The copy has to match the data exactly and leave out every picture.

_Given data_.
============

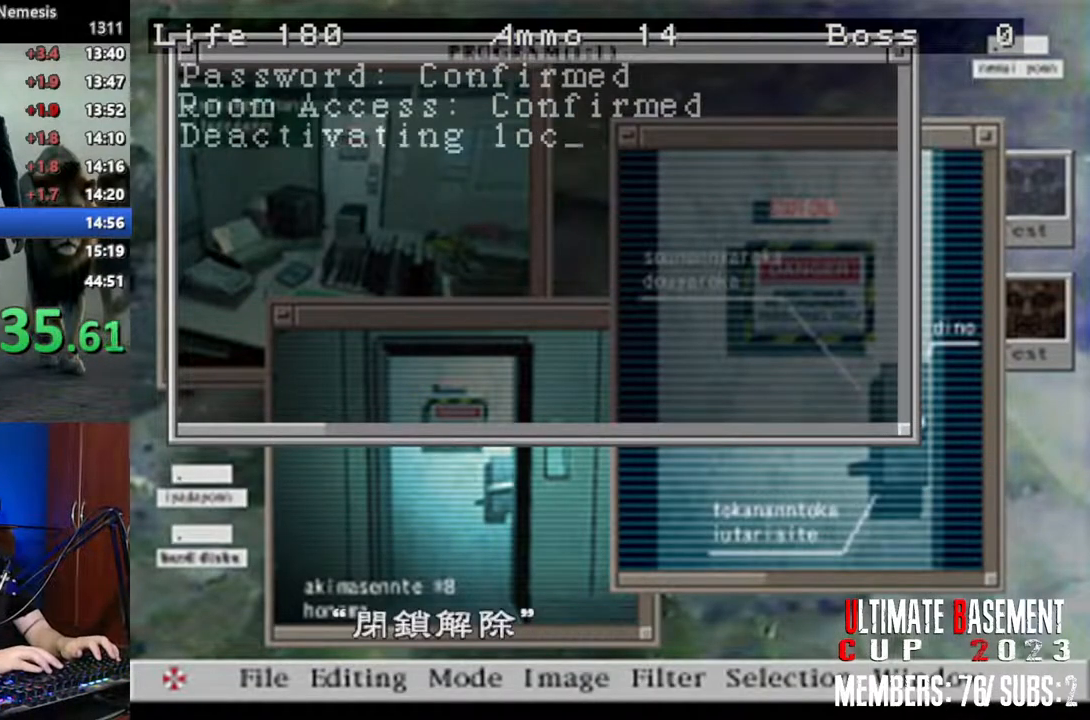
{"keys": ["shift", "space"], "events": [[17, "semicolon", "up"], [117, "space", "down"], [167, "semicolon", "down"], [217, "semicolon", "up"], [217, "space", "up"], [350, "semicolon", "down"], [400, "space", "down"], [450, "semicolon", "up"]]}
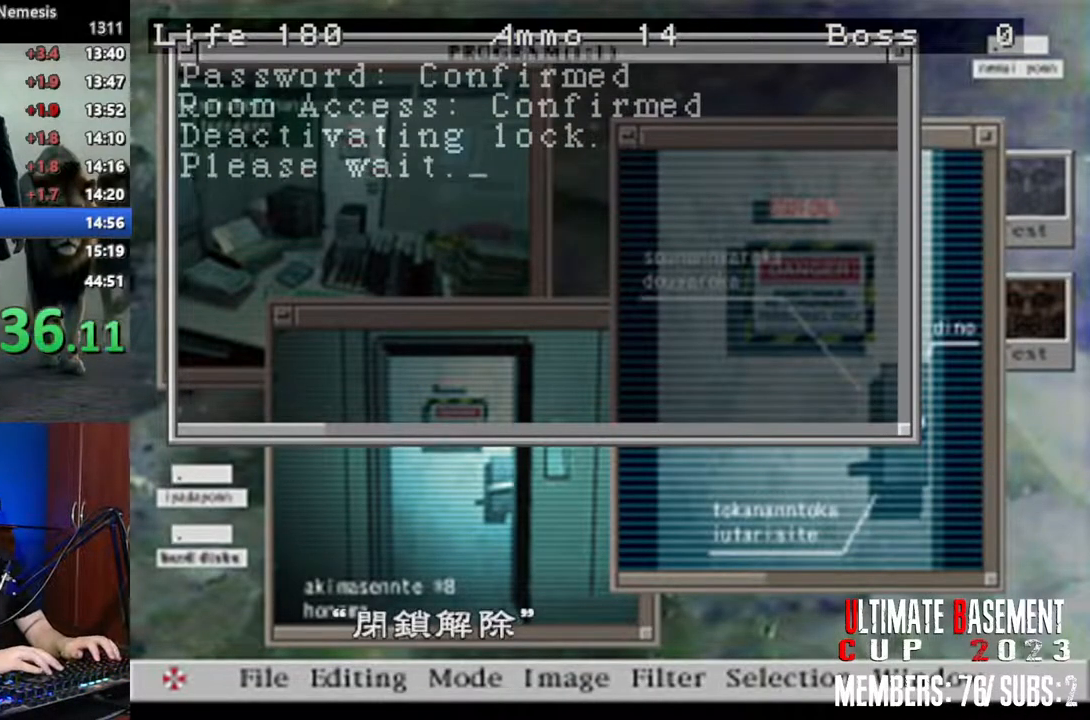
{"keys": ["semicolon", "shift"], "events": [[50, "semicolon", "down"], [50, "space", "up"], [133, "semicolon", "up"], [183, "space", "down"], [283, "semicolon", "down"], [317, "space", "up"], [367, "semicolon", "up"], [500, "semicolon", "down"]]}
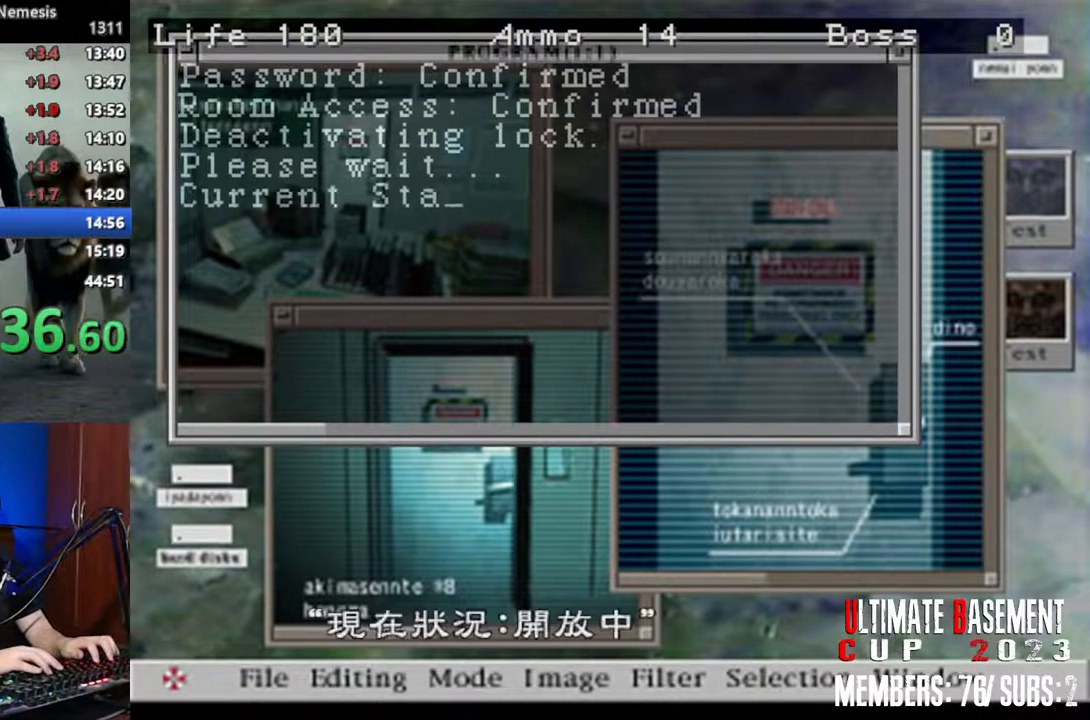
{"keys": ["q", "shift"], "events": [[150, "semicolon", "up"], [333, "q", "down"]]}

============

_Exercise response_.
{"keys": ["shift", "space"], "events": [[17, "semicolon", "up"], [117, "space", "down"], [167, "semicolon", "down"], [217, "semicolon", "up"], [217, "space", "up"], [350, "semicolon", "down"], [400, "space", "down"], [450, "semicolon", "up"]]}
{"keys": ["semicolon", "shift"], "events": [[50, "semicolon", "down"], [50, "space", "up"], [133, "semicolon", "up"], [183, "space", "down"], [283, "semicolon", "down"], [317, "space", "up"], [367, "semicolon", "up"], [500, "semicolon", "down"]]}
{"keys": ["q", "shift"], "events": [[150, "semicolon", "up"], [333, "q", "down"]]}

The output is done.